Abstract
Background: The knowledge of protein structural class plays an important role in understanding its tertiary structure. The globular protein domains, whose fold types are surprisingly similar, in spite of complex and irregular in natural condition, can be mainly divided into the following four classes: all – α, all – β, α /β, and alpha; +β according to secondary structural content. Various significant efforts have been made to predict protein structural classes. However, the information of protein sequence representation may exist redundancy in these approaches.
Method: The Relief F-SVM classification model was proposed to predict protein structural class.
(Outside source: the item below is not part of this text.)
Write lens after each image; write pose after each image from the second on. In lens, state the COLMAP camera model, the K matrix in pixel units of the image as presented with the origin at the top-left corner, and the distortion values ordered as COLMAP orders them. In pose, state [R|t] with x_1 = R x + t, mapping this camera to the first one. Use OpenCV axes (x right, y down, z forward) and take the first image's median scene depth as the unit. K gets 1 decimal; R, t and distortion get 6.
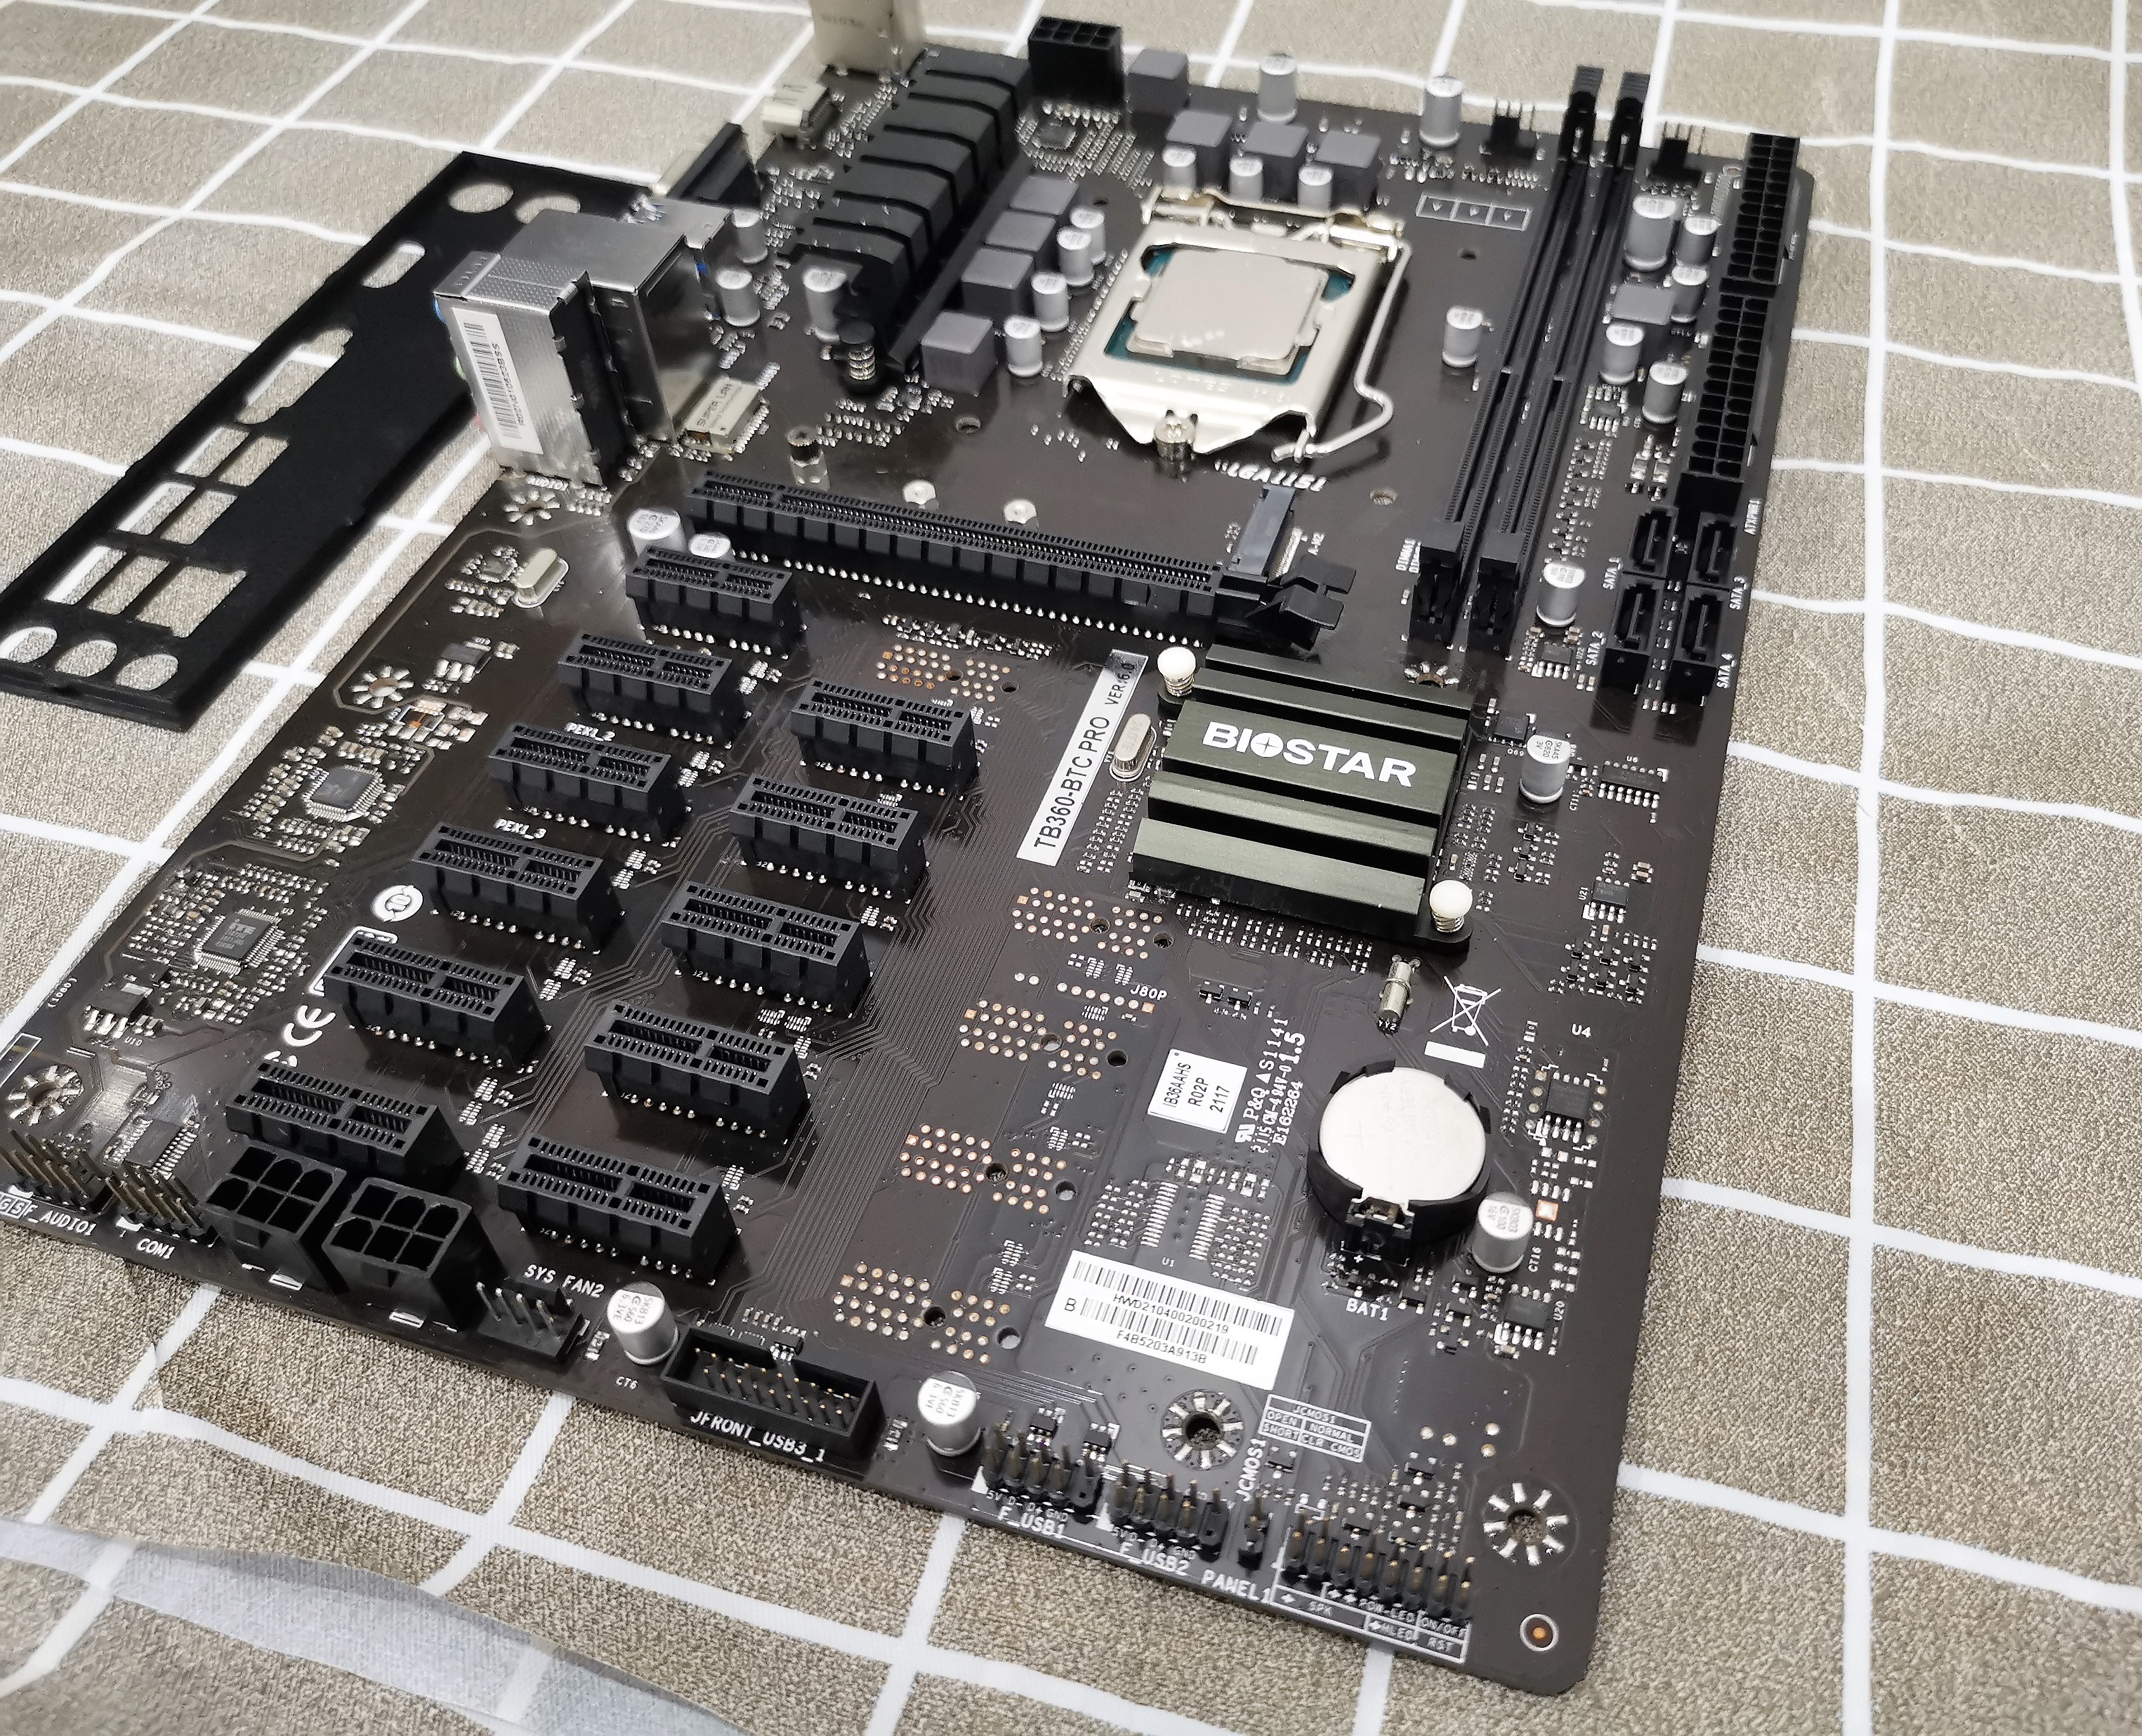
lens RADIAL K [[1886.1, 0, 1071.0], [0, 1886.1, 868.0], [0, 0, 1]] dist [-0.004487, -0.000766]
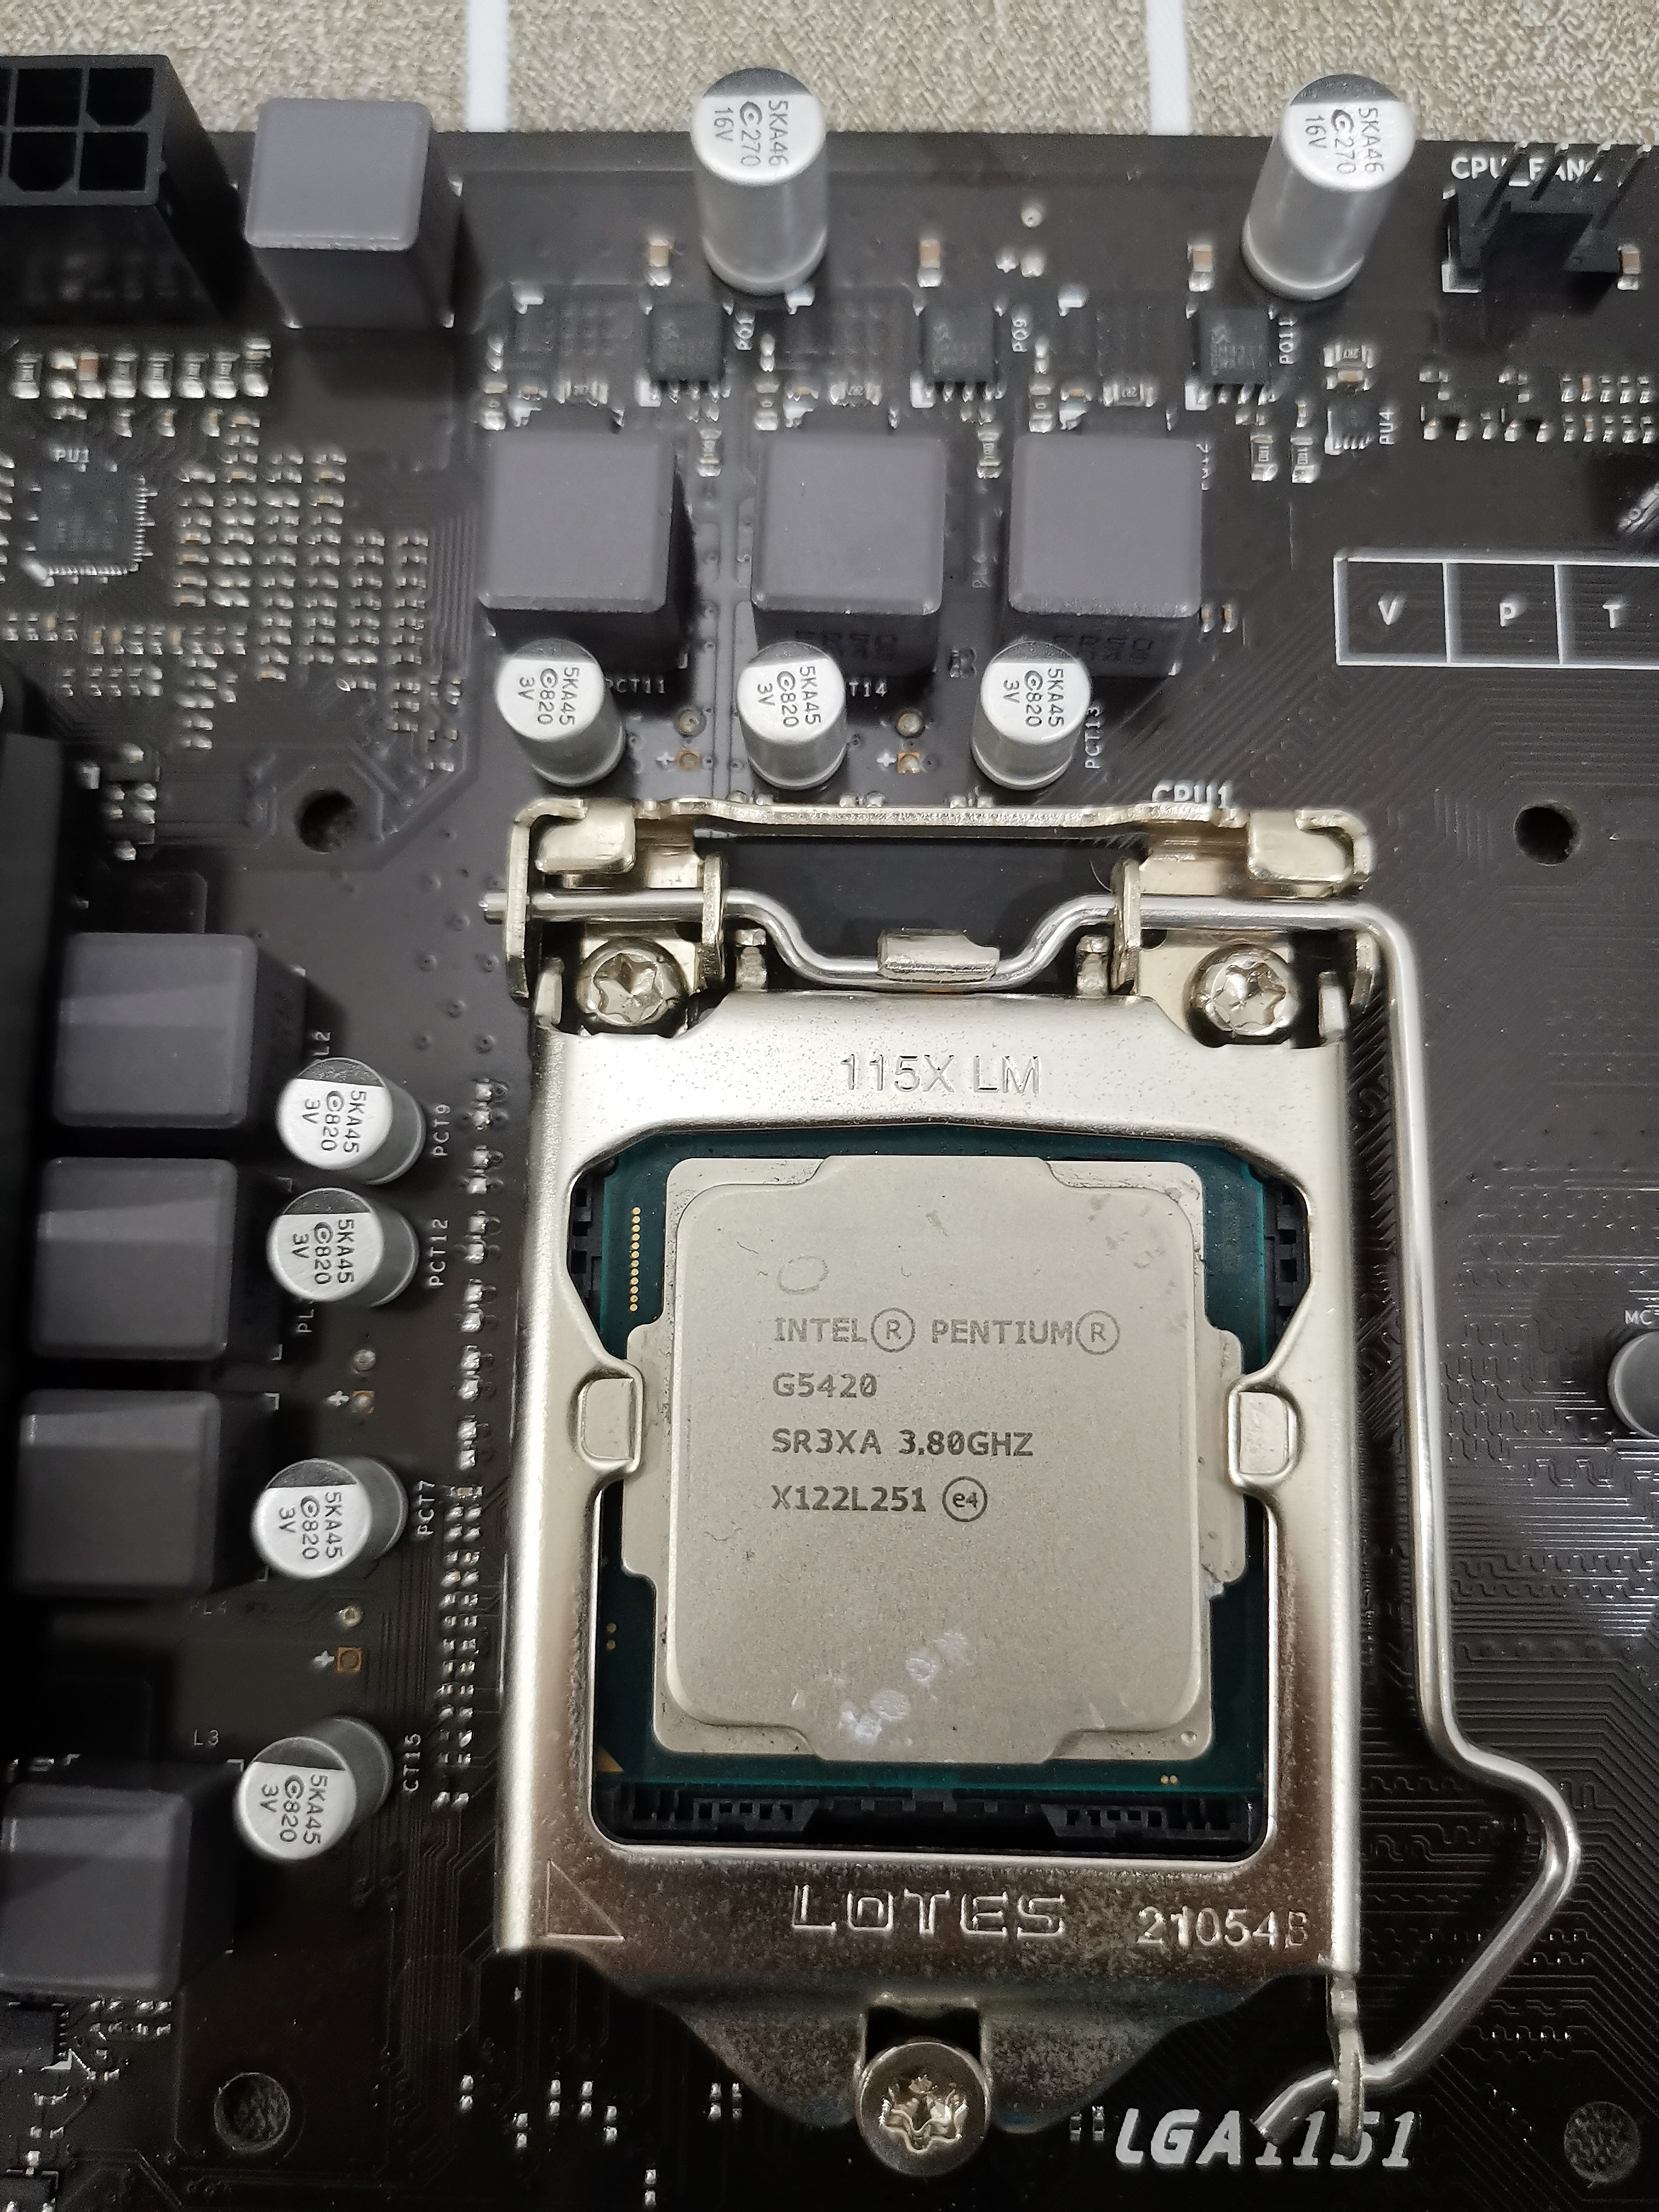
lens RADIAL K [[2067.8, 0, 829.5], [0, 2067.8, 1106.0], [0, 0, 1]] dist [-0.006414, -0.116209]
pose [[0.951005, -0.297694, 0.083478, 0.054502], [0.220306, 0.841914, 0.492591, -0.486798], [-0.216923, -0.450065, 0.866248, 0.714756]]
First, pseudo amino acid compositions (PseAA) features were extracted from each protein in the dataset, where features redundancy exists. Then, we used Relief F feature extraction method to reduce redundancy. Next, the optimized samples were given as input into the SVM. As the parameters were difficult to assure, the Simulated Annealing Particle Swarm Optimization (SAPSO) algorithm was embedded into the SVM.
Results: After the features are selected by the ReliefF algorithm, the dimension of the features was reduced from 420 to 292. The time of experiment reduced from 372.32s to195.58s, time-consuming reduced by nearly half. We compared it with the other existing methods to evaluate our method objectively. For the C204 dataset, the overall classification accuracy was 95.4% obtained using our method, which was 14.5% higher than the covariant matrix algorithm. Compared with the previous SVM, our method has improved by 10.1%. Under the circumstances of consistent feature data, the proposed method had 4.6% improvement over IDQD. As shown, the overall accuracy of the proposed method for the Z277 dataset achieved 96.5%, being higher than those of other methods.
Conclusion: The results found in this study further support the results of the description of protein sequence reported by Lin, and our method reduces the time-consumption by 47%. The accuracy of the prediction classification is also greatly improved, which proves the effectiveness of our method.
Keywords: Prediction, protein structural class, ReliefF, SVM, SAPSO, tertiary structure.